ABOUT THIS EXERCISE:
Every record shown below should be duplicated exactly.

DATA RECORDS:
= = = = = = =

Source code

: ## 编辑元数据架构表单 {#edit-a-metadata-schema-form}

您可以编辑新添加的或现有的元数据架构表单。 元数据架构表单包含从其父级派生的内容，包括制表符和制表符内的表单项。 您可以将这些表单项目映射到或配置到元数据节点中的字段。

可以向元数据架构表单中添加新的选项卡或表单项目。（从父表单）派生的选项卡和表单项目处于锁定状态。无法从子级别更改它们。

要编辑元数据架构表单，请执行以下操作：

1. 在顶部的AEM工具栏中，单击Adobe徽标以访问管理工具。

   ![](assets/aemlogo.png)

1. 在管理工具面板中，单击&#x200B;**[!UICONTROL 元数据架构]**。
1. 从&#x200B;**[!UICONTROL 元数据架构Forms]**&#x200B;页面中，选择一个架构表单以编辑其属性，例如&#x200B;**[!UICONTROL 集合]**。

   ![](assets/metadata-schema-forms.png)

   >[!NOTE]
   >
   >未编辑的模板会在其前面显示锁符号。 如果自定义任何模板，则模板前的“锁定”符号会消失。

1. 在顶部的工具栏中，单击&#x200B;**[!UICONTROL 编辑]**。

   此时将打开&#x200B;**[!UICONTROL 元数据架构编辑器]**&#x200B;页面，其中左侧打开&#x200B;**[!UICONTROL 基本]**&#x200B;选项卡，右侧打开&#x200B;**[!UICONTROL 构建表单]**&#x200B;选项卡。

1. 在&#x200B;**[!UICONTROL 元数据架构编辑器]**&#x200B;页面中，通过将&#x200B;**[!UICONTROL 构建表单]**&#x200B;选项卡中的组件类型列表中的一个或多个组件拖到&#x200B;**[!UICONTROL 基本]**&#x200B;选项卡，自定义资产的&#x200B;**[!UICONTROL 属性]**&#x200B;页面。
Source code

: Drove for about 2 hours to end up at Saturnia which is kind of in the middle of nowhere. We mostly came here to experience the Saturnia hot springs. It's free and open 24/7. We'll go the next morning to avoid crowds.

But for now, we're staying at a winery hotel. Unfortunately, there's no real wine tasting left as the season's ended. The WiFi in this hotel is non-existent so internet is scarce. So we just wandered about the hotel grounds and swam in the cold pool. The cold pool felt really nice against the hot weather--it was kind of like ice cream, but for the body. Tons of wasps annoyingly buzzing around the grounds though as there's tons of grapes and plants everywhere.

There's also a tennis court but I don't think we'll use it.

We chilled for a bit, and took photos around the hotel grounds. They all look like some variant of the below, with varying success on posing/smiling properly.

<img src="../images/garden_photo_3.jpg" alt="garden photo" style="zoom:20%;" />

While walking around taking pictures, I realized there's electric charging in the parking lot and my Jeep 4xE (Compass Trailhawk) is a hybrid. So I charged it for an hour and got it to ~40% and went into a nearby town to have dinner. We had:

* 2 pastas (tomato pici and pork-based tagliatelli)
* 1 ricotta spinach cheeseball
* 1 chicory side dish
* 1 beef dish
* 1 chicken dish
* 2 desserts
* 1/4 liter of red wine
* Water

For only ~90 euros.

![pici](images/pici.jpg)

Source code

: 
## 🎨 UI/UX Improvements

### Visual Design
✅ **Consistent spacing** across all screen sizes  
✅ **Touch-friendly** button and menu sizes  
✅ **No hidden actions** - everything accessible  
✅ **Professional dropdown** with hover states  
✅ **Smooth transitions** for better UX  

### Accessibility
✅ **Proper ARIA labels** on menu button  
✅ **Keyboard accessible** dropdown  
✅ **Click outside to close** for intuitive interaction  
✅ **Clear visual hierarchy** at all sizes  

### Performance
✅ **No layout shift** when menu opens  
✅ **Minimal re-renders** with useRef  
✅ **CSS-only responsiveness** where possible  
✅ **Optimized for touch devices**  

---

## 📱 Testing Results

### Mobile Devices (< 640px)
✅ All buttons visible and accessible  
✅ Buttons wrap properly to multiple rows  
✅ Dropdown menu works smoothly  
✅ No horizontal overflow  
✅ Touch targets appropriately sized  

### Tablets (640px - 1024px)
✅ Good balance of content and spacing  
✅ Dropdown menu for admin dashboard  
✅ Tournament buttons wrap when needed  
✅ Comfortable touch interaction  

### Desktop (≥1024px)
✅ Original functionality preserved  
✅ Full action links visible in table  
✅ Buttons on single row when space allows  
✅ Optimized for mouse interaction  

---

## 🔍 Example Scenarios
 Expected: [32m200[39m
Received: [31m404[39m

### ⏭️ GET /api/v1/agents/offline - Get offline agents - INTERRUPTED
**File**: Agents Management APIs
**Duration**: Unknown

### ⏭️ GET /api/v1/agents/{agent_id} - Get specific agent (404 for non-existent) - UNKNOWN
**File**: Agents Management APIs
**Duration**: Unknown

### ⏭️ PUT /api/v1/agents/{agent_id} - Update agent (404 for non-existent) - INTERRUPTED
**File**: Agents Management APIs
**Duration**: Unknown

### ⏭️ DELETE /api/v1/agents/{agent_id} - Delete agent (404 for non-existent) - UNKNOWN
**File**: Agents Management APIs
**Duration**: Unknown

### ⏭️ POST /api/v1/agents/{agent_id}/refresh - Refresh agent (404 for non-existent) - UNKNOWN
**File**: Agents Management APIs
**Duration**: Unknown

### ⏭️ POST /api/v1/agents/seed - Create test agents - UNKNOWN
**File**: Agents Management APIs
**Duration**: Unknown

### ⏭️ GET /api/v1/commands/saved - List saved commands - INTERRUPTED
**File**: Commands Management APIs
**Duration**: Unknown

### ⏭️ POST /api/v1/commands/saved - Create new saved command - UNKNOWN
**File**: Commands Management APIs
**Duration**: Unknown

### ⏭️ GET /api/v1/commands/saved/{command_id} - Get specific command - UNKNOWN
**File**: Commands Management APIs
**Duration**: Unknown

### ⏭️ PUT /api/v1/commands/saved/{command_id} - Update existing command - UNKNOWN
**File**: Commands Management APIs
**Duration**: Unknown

= = = = = = =

SOLUTION FOR THIS EXERCISE:
Source code

: ## 编辑元数据架构表单 {#edit-a-metadata-schema-form}

您可以编辑新添加的或现有的元数据架构表单。 元数据架构表单包含从其父级派生的内容，包括制表符和制表符内的表单项。 您可以将这些表单项目映射到或配置到元数据节点中的字段。

可以向元数据架构表单中添加新的选项卡或表单项目。（从父表单）派生的选项卡和表单项目处于锁定状态。无法从子级别更改它们。

要编辑元数据架构表单，请执行以下操作：

1. 在顶部的AEM工具栏中，单击Adobe徽标以访问管理工具。

   ![](assets/aemlogo.png)

1. 在管理工具面板中，单击&#x200B;**[!UICONTROL 元数据架构]**。
1. 从&#x200B;**[!UICONTROL 元数据架构Forms]**&#x200B;页面中，选择一个架构表单以编辑其属性，例如&#x200B;**[!UICONTROL 集合]**。

   ![](assets/metadata-schema-forms.png)

   >[!NOTE]
   >
   >未编辑的模板会在其前面显示锁符号。 如果自定义任何模板，则模板前的“锁定”符号会消失。

1. 在顶部的工具栏中，单击&#x200B;**[!UICONTROL 编辑]**。

   此时将打开&#x200B;**[!UICONTROL 元数据架构编辑器]**&#x200B;页面，其中左侧打开&#x200B;**[!UICONTROL 基本]**&#x200B;选项卡，右侧打开&#x200B;**[!UICONTROL 构建表单]**&#x200B;选项卡。

1. 在&#x200B;**[!UICONTROL 元数据架构编辑器]**&#x200B;页面中，通过将&#x200B;**[!UICONTROL 构建表单]**&#x200B;选项卡中的组件类型列表中的一个或多个组件拖到&#x200B;**[!UICONTROL 基本]**&#x200B;选项卡，自定义资产的&#x200B;**[!UICONTROL 属性]**&#x200B;页面。
Source code

: Drove for about 2 hours to end up at Saturnia which is kind of in the middle of nowhere. We mostly came here to experience the Saturnia hot springs. It's free and open 24/7. We'll go the next morning to avoid crowds.

But for now, we're staying at a winery hotel. Unfortunately, there's no real wine tasting left as the season's ended. The WiFi in this hotel is non-existent so internet is scarce. So we just wandered about the hotel grounds and swam in the cold pool. The cold pool felt really nice against the hot weather--it was kind of like ice cream, but for the body. Tons of wasps annoyingly buzzing around the grounds though as there's tons of grapes and plants everywhere.

There's also a tennis court but I don't think we'll use it.

We chilled for a bit, and took photos around the hotel grounds. They all look like some variant of the below, with varying success on posing/smiling properly.

<img src="../images/garden_photo_3.jpg" alt="garden photo" style="zoom:20%;" />

While walking around taking pictures, I realized there's electric charging in the parking lot and my Jeep 4xE (Compass Trailhawk) is a hybrid. So I charged it for an hour and got it to ~40% and went into a nearby town to have dinner. We had:

* 2 pastas (tomato pici and pork-based tagliatelli)
* 1 ricotta spinach cheeseball
* 1 chicory side dish
* 1 beef dish
* 1 chicken dish
* 2 desserts
* 1/4 liter of red wine
* Water

For only ~90 euros.

![pici](images/pici.jpg)

Source code

: 
## 🎨 UI/UX Improvements

### Visual Design
✅ **Consistent spacing** across all screen sizes  
✅ **Touch-friendly** button and menu sizes  
✅ **No hidden actions** - everything accessible  
✅ **Professional dropdown** with hover states  
✅ **Smooth transitions** for better UX  

### Accessibility
✅ **Proper ARIA labels** on menu button  
✅ **Keyboard accessible** dropdown  
✅ **Click outside to close** for intuitive interaction  
✅ **Clear visual hierarchy** at all sizes  

### Performance
✅ **No layout shift** when menu opens  
✅ **Minimal re-renders** with useRef  
✅ **CSS-only responsiveness** where possible  
✅ **Optimized for touch devices**  

---

## 📱 Testing Results

### Mobile Devices (< 640px)
✅ All buttons visible and accessible  
✅ Buttons wrap properly to multiple rows  
✅ Dropdown menu works smoothly  
✅ No horizontal overflow  
✅ Touch targets appropriately sized  

### Tablets (640px - 1024px)
✅ Good balance of content and spacing  
✅ Dropdown menu for admin dashboard  
✅ Tournament buttons wrap when needed  
✅ Comfortable touch interaction  

### Desktop (≥1024px)
✅ Original functionality preserved  
✅ Full action links visible in table  
✅ Buttons on single row when space allows  
✅ Optimized for mouse interaction  

---

## 🔍 Example Scenarios
 Expected: [32m200[39m
Received: [31m404[39m

### ⏭️ GET /api/v1/agents/offline - Get offline agents - INTERRUPTED
**File**: Agents Management APIs
**Duration**: Unknown

### ⏭️ GET /api/v1/agents/{agent_id} - Get specific agent (404 for non-existent) - UNKNOWN
**File**: Agents Management APIs
**Duration**: Unknown

### ⏭️ PUT /api/v1/agents/{agent_id} - Update agent (404 for non-existent) - INTERRUPTED
**File**: Agents Management APIs
**Duration**: Unknown

### ⏭️ DELETE /api/v1/agents/{agent_id} - Delete agent (404 for non-existent) - UNKNOWN
**File**: Agents Management APIs
**Duration**: Unknown

### ⏭️ POST /api/v1/agents/{agent_id}/refresh - Refresh agent (404 for non-existent) - UNKNOWN
**File**: Agents Management APIs
**Duration**: Unknown

### ⏭️ POST /api/v1/agents/seed - Create test agents - UNKNOWN
**File**: Agents Management APIs
**Duration**: Unknown

### ⏭️ GET /api/v1/commands/saved - List saved commands - INTERRUPTED
**File**: Commands Management APIs
**Duration**: Unknown

### ⏭️ POST /api/v1/commands/saved - Create new saved command - UNKNOWN
**File**: Commands Management APIs
**Duration**: Unknown

### ⏭️ GET /api/v1/commands/saved/{command_id} - Get specific command - UNKNOWN
**File**: Commands Management APIs
**Duration**: Unknown

### ⏭️ PUT /api/v1/commands/saved/{command_id} - Update existing command - UNKNOWN
**File**: Commands Management APIs
**Duration**: Unknown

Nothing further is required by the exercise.